The Daily Telegraph writer Robert Colvile has written a cogent paper for the Centre for Policy Studies about the way the internet is changing politics and policy, and the current failings of the political parties to embrace the brave new world.

And while I largely accept his argument (that the internet offers the potential to create a faster more chaotic, but more open, world in which politicians will have to find new language or risk becoming even more bland - and so less likeable) it is the caveats that he puts around that that I find just as compelling.

These essentially are that the on-line conversation leaves out swathes of the population and as such skews the debate.
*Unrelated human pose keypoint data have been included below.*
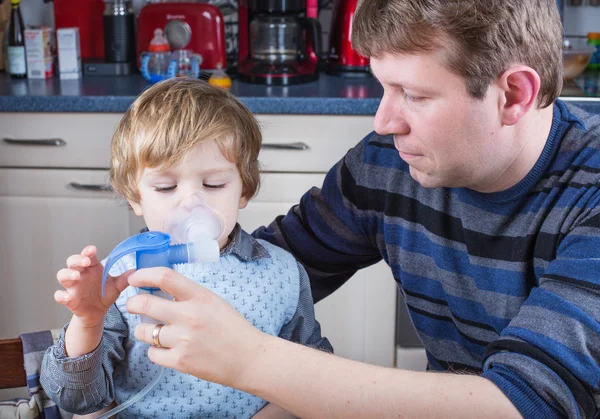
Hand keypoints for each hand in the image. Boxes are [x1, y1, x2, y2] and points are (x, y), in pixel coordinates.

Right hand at [55, 245, 130, 328]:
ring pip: (62, 275)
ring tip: (76, 276)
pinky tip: (67, 296)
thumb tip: (136, 271)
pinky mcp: (68, 299)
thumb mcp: (117, 286)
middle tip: (85, 262)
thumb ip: (125, 279)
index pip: (88, 255)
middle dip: (77, 260)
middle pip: (72, 262)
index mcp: (92, 268)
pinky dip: (61, 295)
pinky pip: (59, 295)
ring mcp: (73, 286)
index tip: (92, 250)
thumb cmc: (105, 294)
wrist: (98, 312)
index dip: (88, 251)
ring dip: (67, 274)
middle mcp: (81, 274)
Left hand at [126, 267, 265, 387]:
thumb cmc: (232, 328)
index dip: (144, 275)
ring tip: (155, 331)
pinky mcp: (181, 361)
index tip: (134, 278)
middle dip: (132, 303)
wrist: (249, 358)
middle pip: (145, 304)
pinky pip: (152, 354)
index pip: (165, 277)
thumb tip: (159, 289)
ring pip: (144, 331)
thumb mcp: (213, 302)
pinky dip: (156, 351)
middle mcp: (190, 316)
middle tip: (134, 305)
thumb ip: (188, 295)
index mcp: (200, 297)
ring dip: (144, 330)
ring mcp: (184, 340)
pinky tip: (166, 349)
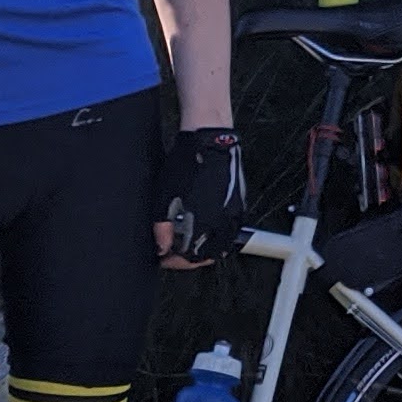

So while he says “67% of Britons use the internet in one way or another” he also says:

  • In the UK, in 2006, 51% of those earning up to £10,400 had never used the internet, compared to 6% of those on £36,400 or more.
  • 71% of those aged 65 and over in this country have never used the internet.
  • As we go down the age range, internet use grows rapidly - only 35% of those aged between 55 and 64 have never gone on-line, falling to just 4% of the digital near-natives in the 16 to 24 bracket.

So our on-line politics is likely to be dominated by younger, wealthier people; and I can’t help noticing that Colvile doesn’t talk about whether there biases around ethnicity or gender.

Which makes me think that, while he may be right in saying that the net savy MP (and for our purposes we can substitute councillor) will find that:

by inhabiting the same on-line spaces as their constituents on a day-to-day basis, MPs will interact with them in much more normal conditions - when the MP is not the privileged voice of authority, but merely one member of a conversation among many.

But the elected representative needs to consider how they’ll represent all of the views of all their constituents, not just those of us who are webheads, so the new politics will need strategies that reach beyond the net, even while they take the best of the net’s creative drive with them.